First of all, I'm sorry you went through this.

But, by the way I see rape and consent, this wasn't rape. Because as you say, we should view it in the active sense. "A rapist raped me." Is a man who was intoxicated as you and wants to have sex (but doesn't physically force it out of you) a rapist? It is definitely a regrettable event, but at one point, he was walking away and giving up. Alcohol makes this a terrible gray area. Besides, in situations like this, which drunk person is the rapist? If we automatically determine that the male is the rapist, that's horrible and sexist. In fact, from your post I gather that you don't consider this guy a "rapist," but as an active reader of this blog, you feel like you should consider this incident an assault. I definitely don't think that you are internalizing victim-blaming language. This isn't your fault. This isn't his fault. It's no one's fault. And that's what sucks.

So, by all means, consider the guy a jerk. Try to get past this unpleasant incident. (I've had a very similar one). I don't know if arguing the semantics of the word "rape" or "assault" is the most helpful thing for you.

[0+] Author Profile Page hellotwin said:

cunegonde,

I don't know if you are familiar with Pandora's Aquarium, but I have found it to be a very helpful, supportive site for survivors of sexual violence.

[0+] Author Profile Page Kessei said:

Male-on-female sex is the only place in the law where consent is assumed.

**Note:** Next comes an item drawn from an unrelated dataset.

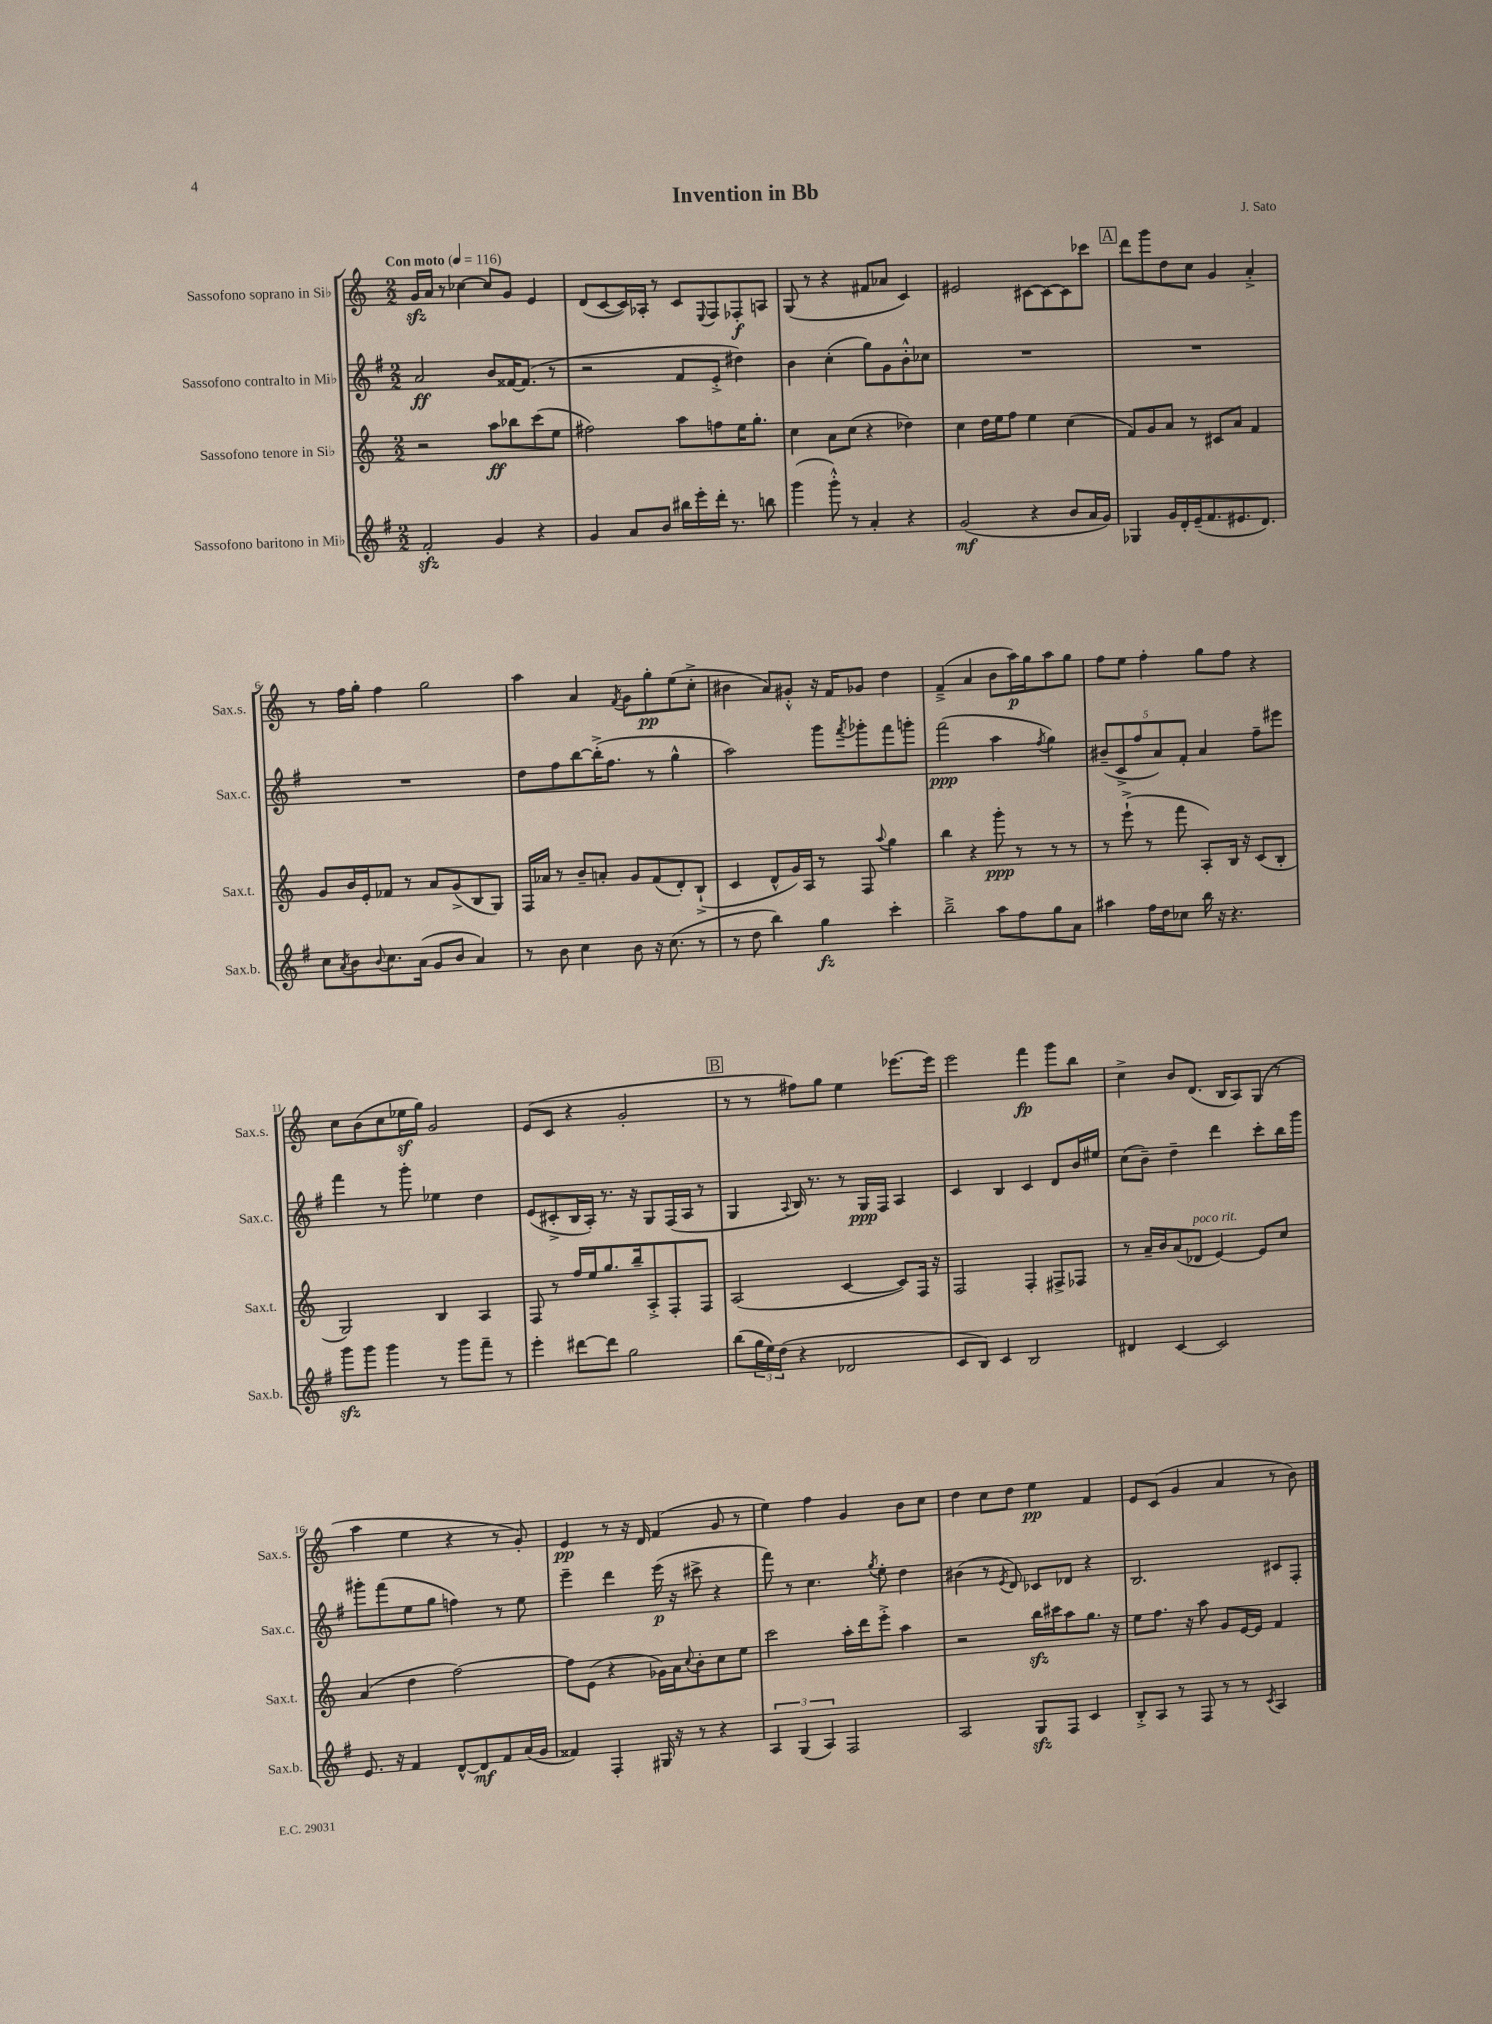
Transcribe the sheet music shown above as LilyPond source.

Part of the law regarding male on female rape is that the prosecution has to prove that there was no consent. Under sodomy laws (which are used to prosecute male-on-male rape in most states) there is generally no assumption that the sex act was consensual. In cases of other forms of assault, there's no general presumption that it was consensual. If someone has another's property, theft - not consent to have the item - is what is presumed. Consent to certain things may be a DEFENSE in these cases, but then the defendant must prove that consent was given.

Women, however, are presumed by the law to have consented to any sex act they are in, due to the way that laws regarding sexual assault are worded. Moreover, we're expected to have to "fight" for our "virtue" and SAY that we do not want sex, because the perpetrator has to "know" that it was "unwanted" for the sex act to be a crime (again, the rapist is entitled to presume consent unless told otherwise).

This is not the situation in any other area of the law.


I just wanted to throw that out there, in case it impacts how you conceive of your experience.